__Work to complete__. What you return must be the full data, repeated verbatim, with no pictures in it.

__Data shown__.

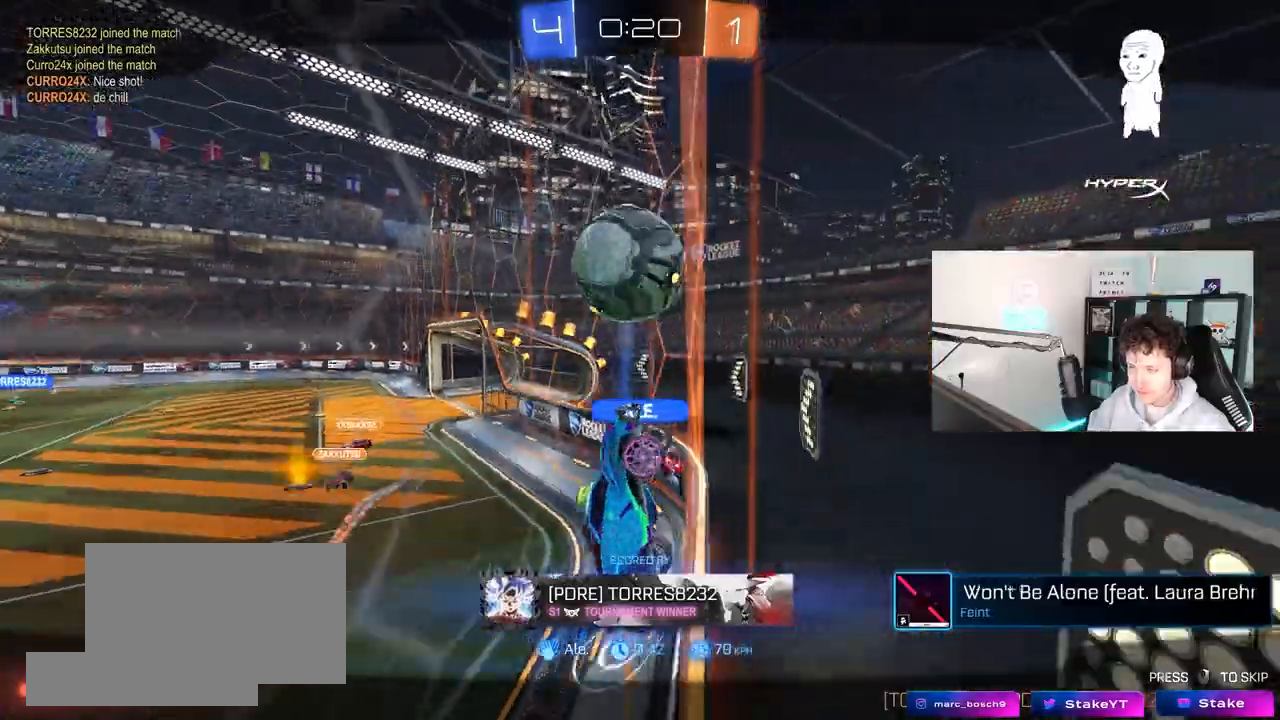
{"keys": [], "mouse": [], "mouse_move": "still", "events": []}
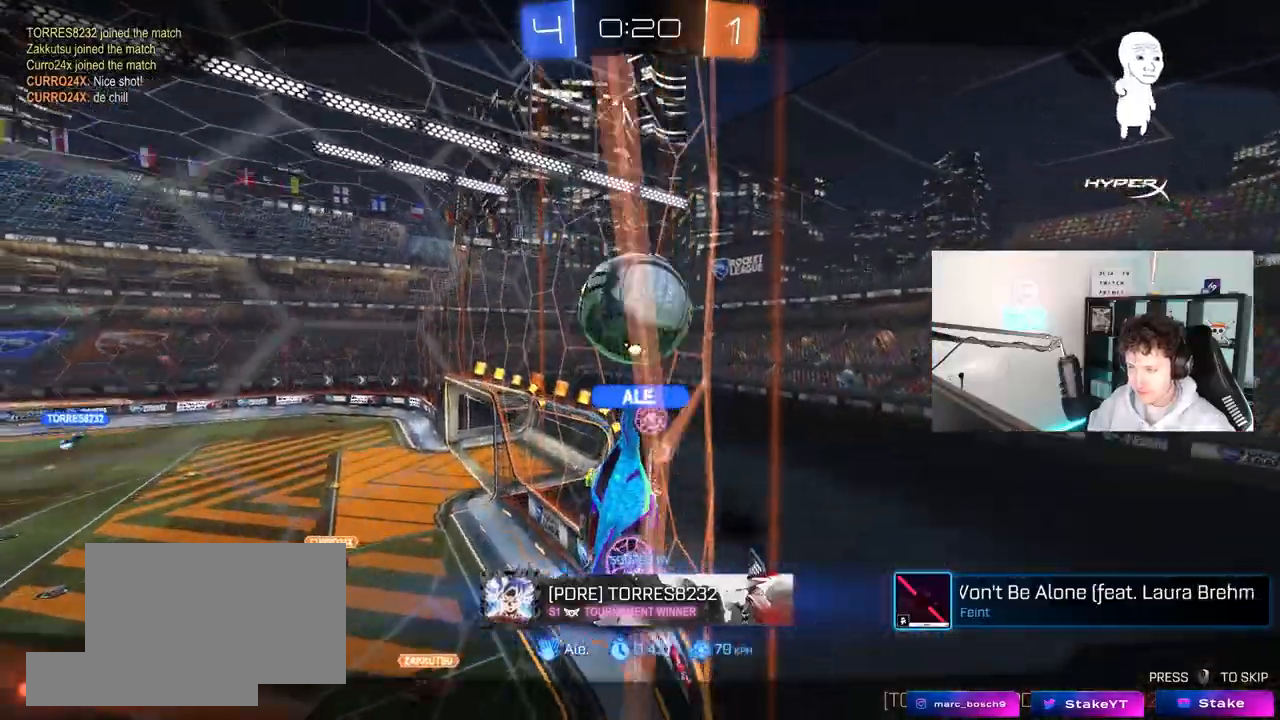
{"keys": [], "mouse": [], "mouse_move": "still", "events": []}
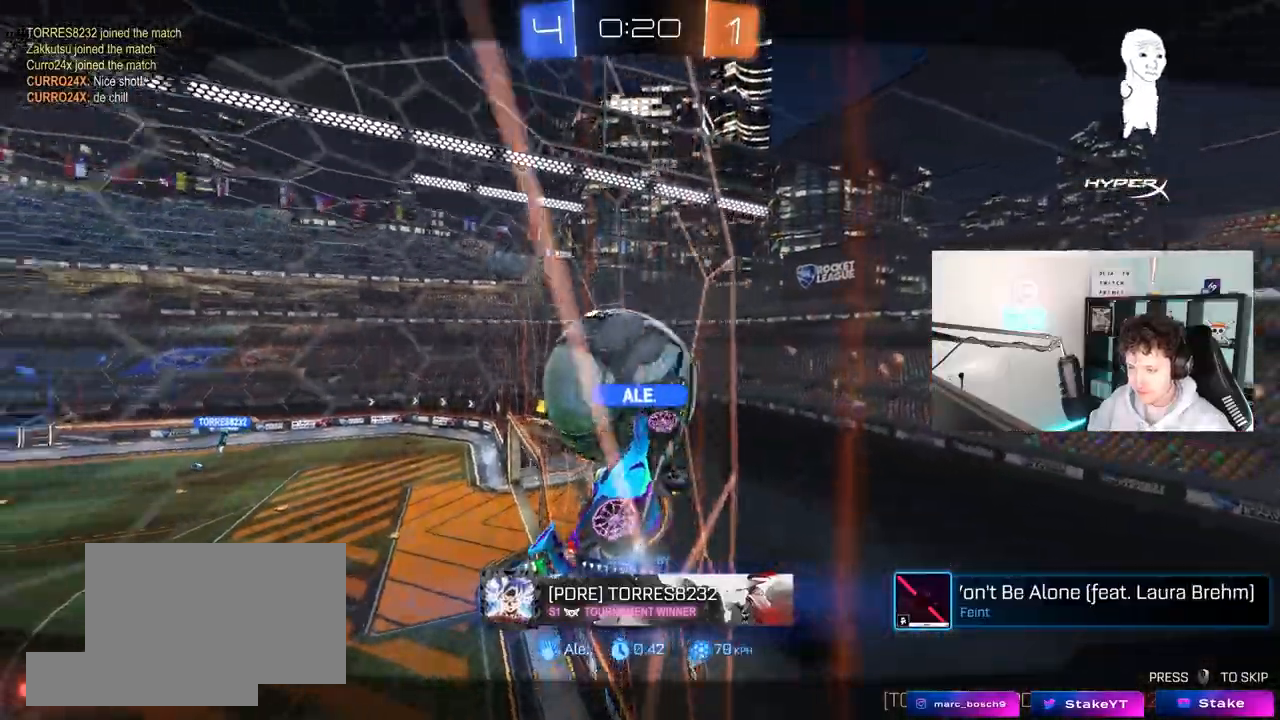
{"keys": [], "mouse": [], "mouse_move": "still", "events": []}
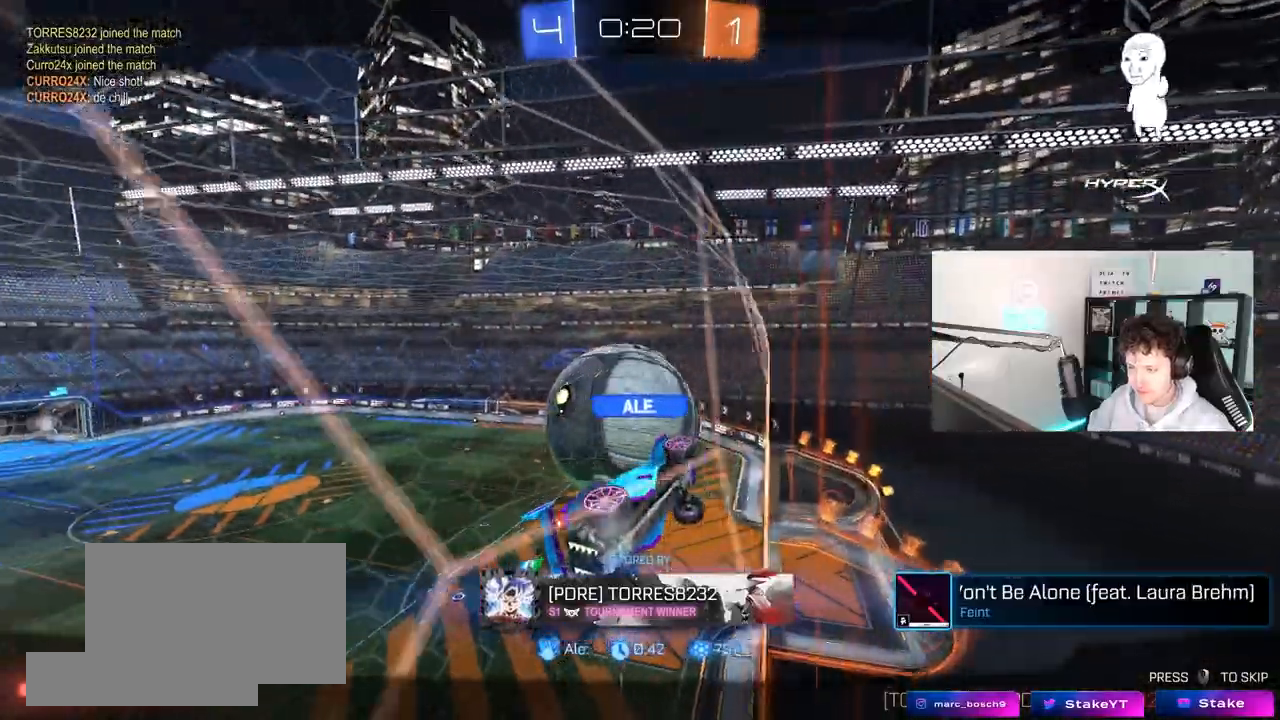
{"keys": [], "mouse": [], "mouse_move": "still", "events": []}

__Answer to this exercise__.
{"keys": [], "mouse": [], "mouse_move": "still", "events": []}
{"keys": [], "mouse": [], "mouse_move": "still", "events": []}
{"keys": [], "mouse": [], "mouse_move": "still", "events": []}
{"keys": [], "mouse": [], "mouse_move": "still", "events": []}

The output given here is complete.